24. Mai 2022
Digitalisierungsrichtlinie eSigning GmbH-Gründung
Elektronische Signaturen und Online-Verfahren im Gesellschaftsrecht

Digitale Neuerungen im Gesellschaftsrecht: eSigning

Einfacher, kostengünstiger und effizienter – diese Verheißungen verspricht die am 31. Juli 2019 in Kraft getretene „Digitalisierungsrichtlinie“.

Der offizielle Name ist „Richtlinie (EU) 2019/1151 des Europäischen Parlaments und des Rates vom 20. Juni 2019 zur Änderung der Richtlinie (EU) 2017/1132 im Hinblick auf den Einsatz digitaler Werkzeuge und Verfahren im Gesellschaftsrecht“. Sie geht auf das „Company Law Package“ der Europäischen Kommission vom April 2018 zurück und verfolgt ein klares Ziel: Die EU-weite Digitalisierung des Gesellschaftsrechts soll weiter vorangetrieben werden.

Digitalisierungsrichtlinie als nächster Schritt in der Digitalisierung des Gesellschaftsrechts

Gesellschaft und Wirtschaft sind einem zunehmenden digitalen Wandel ausgesetzt. Es ist daher wenig verwunderlich, dass auch die Digitalisierung des Rechts immer weiter voranschreitet. Schon jetzt sind elektronische Akten und das beA-Postfach zentrale Bestandteile der juristischen Arbeitswelt. Dabei soll bereits in naher Zukunft vor allem im Gesellschaftsrecht noch so einiges mehr möglich sein. So sieht die Digitalisierungsrichtlinie u.a. vor, dass Kapitalgesellschaften künftig komplett online gegründet werden, Gesellschaftsunterlagen online eingereicht und sogar Zweigniederlassungen online registriert werden können. Aber auch der grenzüberschreitende Informationsaustausch über disqualifizierte Geschäftsführer soll erleichtert werden. 
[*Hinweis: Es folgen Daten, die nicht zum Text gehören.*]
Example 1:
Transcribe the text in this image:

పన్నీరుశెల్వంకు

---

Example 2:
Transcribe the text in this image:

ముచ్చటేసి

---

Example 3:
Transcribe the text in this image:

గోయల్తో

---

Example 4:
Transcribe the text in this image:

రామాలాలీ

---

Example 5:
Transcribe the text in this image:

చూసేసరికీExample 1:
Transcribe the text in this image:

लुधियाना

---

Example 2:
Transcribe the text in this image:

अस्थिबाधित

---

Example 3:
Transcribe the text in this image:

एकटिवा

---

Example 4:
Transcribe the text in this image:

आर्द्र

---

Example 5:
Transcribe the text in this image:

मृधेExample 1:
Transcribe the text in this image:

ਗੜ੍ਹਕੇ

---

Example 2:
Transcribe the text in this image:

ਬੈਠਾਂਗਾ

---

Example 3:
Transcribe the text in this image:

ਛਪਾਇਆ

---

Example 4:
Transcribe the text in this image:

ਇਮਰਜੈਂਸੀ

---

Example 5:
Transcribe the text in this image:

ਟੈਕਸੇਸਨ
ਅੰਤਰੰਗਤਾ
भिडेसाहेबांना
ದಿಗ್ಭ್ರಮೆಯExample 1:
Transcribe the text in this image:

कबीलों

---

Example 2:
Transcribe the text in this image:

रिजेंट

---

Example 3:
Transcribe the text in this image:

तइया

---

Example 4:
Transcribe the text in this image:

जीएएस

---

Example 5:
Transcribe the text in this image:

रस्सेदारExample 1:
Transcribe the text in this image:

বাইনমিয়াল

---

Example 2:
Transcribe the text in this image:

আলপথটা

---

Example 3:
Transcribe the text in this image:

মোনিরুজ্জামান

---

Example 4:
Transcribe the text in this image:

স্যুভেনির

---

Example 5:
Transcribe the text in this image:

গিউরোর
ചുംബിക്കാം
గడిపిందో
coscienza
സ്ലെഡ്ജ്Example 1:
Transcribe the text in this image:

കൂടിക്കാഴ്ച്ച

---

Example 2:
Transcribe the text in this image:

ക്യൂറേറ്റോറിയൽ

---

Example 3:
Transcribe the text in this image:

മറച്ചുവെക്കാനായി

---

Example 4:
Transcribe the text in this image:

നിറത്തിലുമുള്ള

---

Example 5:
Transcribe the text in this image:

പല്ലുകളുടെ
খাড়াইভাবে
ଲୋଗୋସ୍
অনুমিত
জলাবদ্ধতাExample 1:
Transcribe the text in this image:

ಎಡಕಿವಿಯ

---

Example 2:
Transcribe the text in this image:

Die Digitalisierungsrichtlinie stellt als EU-Richtlinie noch kein unmittelbar geltendes Recht in den einzelnen Mitgliedstaaten dar. Vielmehr ist es Aufgabe der Mitgliedstaaten, die in der Richtlinie aufgestellten Vorgaben in das jeweilige nationale Recht zu implementieren. Dabei steht ihnen ein gewisser Umsetzungsspielraum zu. Insgesamt ist die Digitalisierungsrichtlinie in vielen Punkten sehr offen formuliert, was sowohl als Risiko als auch als Chance gesehen werden kann. 

Als Ablaufdatum der Umsetzungsfrist ist in der Richtlinie der 1. August 2021 genannt. Allerdings wurde den Mitgliedstaaten eine Option zur Verlängerung der Frist um ein Jahr (bis 1. August 2022) eingeräumt, von der auch Deutschland Gebrauch gemacht hat. 

Elektronische Signatur in Deutschland

In Deutschland sind Vorgänge wie die Gründung einer GmbH oder Anmeldungen zu Handelsregistereintragungen bislang nur in Präsenz möglich. Dies änderte sich auch nicht durch die 2016 vom Europäischen Parlament und Rat verabschiedete „Verordnung über elektronische Identifizierung und Vertrauensdienste für elektronische Transaktionen im Binnenmarkt“ (eIDAS-VO), die einheitliche Vorgaben hinsichtlich der elektronischen Signatur mit sich brachte. 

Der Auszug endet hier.